## PROBLEM TO SOLVE
Please change "Tweets" to "Posts" everywhere in the material below and return the source text with nothing else altered. Leave the pictures out of your answer.

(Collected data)
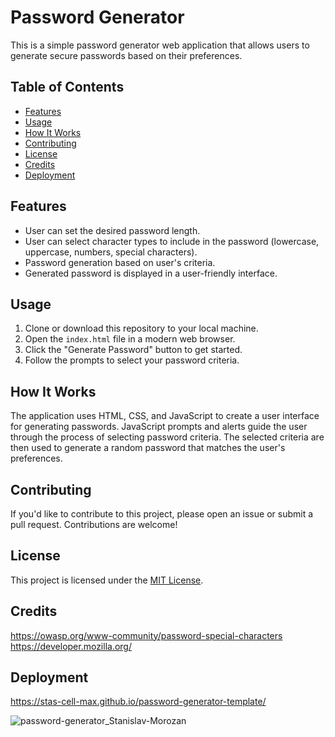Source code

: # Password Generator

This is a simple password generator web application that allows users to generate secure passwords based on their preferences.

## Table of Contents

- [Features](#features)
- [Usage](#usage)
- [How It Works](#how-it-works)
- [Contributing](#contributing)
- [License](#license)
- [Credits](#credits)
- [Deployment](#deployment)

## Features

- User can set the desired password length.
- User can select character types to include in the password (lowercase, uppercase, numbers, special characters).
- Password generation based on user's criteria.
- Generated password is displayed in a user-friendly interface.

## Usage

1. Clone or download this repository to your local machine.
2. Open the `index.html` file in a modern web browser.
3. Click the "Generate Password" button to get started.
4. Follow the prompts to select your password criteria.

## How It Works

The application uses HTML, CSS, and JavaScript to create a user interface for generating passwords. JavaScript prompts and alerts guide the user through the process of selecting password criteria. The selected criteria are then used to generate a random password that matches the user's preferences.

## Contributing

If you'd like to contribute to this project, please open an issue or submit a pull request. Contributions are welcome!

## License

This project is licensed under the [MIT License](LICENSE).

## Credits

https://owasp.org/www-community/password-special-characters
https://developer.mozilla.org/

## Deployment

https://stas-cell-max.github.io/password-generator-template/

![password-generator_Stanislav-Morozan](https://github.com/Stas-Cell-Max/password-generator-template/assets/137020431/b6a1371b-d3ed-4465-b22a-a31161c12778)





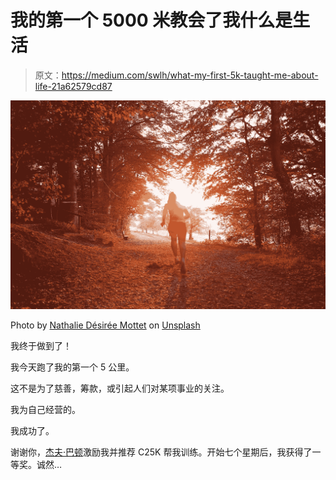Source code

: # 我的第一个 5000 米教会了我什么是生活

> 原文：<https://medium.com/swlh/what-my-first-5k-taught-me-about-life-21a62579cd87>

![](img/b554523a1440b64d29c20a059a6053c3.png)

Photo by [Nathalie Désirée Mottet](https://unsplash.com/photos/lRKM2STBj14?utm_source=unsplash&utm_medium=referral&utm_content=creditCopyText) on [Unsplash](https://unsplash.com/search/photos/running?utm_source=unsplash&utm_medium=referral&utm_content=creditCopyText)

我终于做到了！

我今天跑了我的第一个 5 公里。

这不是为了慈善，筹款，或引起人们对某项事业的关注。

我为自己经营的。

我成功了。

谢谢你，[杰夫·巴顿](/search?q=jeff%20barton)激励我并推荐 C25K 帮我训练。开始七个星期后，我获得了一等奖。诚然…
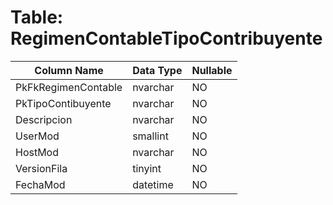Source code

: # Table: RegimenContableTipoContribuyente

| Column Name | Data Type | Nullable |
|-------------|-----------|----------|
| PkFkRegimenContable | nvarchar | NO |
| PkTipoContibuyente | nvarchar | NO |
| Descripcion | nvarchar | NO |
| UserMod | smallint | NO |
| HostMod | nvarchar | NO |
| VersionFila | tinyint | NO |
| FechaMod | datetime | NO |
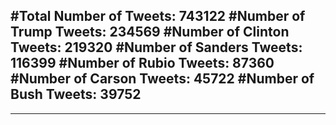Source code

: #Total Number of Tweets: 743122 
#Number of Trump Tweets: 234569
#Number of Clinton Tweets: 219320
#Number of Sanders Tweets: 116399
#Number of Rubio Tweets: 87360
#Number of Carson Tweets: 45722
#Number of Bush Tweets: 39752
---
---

## COMPLETED EXERCISE
Source code

: # Password Generator

This is a simple password generator web application that allows users to generate secure passwords based on their preferences.

## Table of Contents

- [Features](#features)
- [Usage](#usage)
- [How It Works](#how-it-works)
- [Contributing](#contributing)
- [License](#license)
- [Credits](#credits)
- [Deployment](#deployment)

## Features

- User can set the desired password length.
- User can select character types to include in the password (lowercase, uppercase, numbers, special characters).
- Password generation based on user's criteria.
- Generated password is displayed in a user-friendly interface.

## Usage

1. Clone or download this repository to your local machine.
2. Open the `index.html` file in a modern web browser.
3. Click the "Generate Password" button to get started.
4. Follow the prompts to select your password criteria.

## How It Works

The application uses HTML, CSS, and JavaScript to create a user interface for generating passwords. JavaScript prompts and alerts guide the user through the process of selecting password criteria. The selected criteria are then used to generate a random password that matches the user's preferences.

## Contributing

If you'd like to contribute to this project, please open an issue or submit a pull request. Contributions are welcome!

## License

This project is licensed under the [MIT License](LICENSE).

## Credits

https://owasp.org/www-community/password-special-characters
https://developer.mozilla.org/

## Deployment

https://stas-cell-max.github.io/password-generator-template/

![password-generator_Stanislav-Morozan](https://github.com/Stas-Cell-Max/password-generator-template/assets/137020431/b6a1371b-d3ed-4465-b22a-a31161c12778)





Source code

: # 我的第一个 5000 米教会了我什么是生活

> 原文：<https://medium.com/swlh/what-my-first-5k-taught-me-about-life-21a62579cd87>

![](img/b554523a1440b64d29c20a059a6053c3.png)

Photo by [Nathalie Désirée Mottet](https://unsplash.com/photos/lRKM2STBj14?utm_source=unsplash&utm_medium=referral&utm_content=creditCopyText) on [Unsplash](https://unsplash.com/search/photos/running?utm_source=unsplash&utm_medium=referral&utm_content=creditCopyText)

我终于做到了！

我今天跑了我的第一个 5 公里。

这不是为了慈善，筹款，或引起人们对某项事业的关注。

我为自己经营的。

我成功了。

谢谢你，[杰夫·巴顿](/search?q=jeff%20barton)激励我并推荐 C25K 帮我训练。开始七个星期后，我获得了一等奖。诚然…
Source code

: # Table: RegimenContableTipoContribuyente

| Column Name | Data Type | Nullable |
|-------------|-----------|----------|
| PkFkRegimenContable | nvarchar | NO |
| PkTipoContibuyente | nvarchar | NO |
| Descripcion | nvarchar | NO |
| UserMod | smallint | NO |
| HostMod | nvarchar | NO |
| VersionFila | tinyint | NO |
| FechaMod | datetime | NO |
Source code

: #Total Number of Posts: 743122 
#Number of Trump Posts: 234569
#Number of Clinton Posts: 219320
#Number of Sanders Posts: 116399
#Number of Rubio Posts: 87360
#Number of Carson Posts: 45722
#Number of Bush Posts: 39752
---
---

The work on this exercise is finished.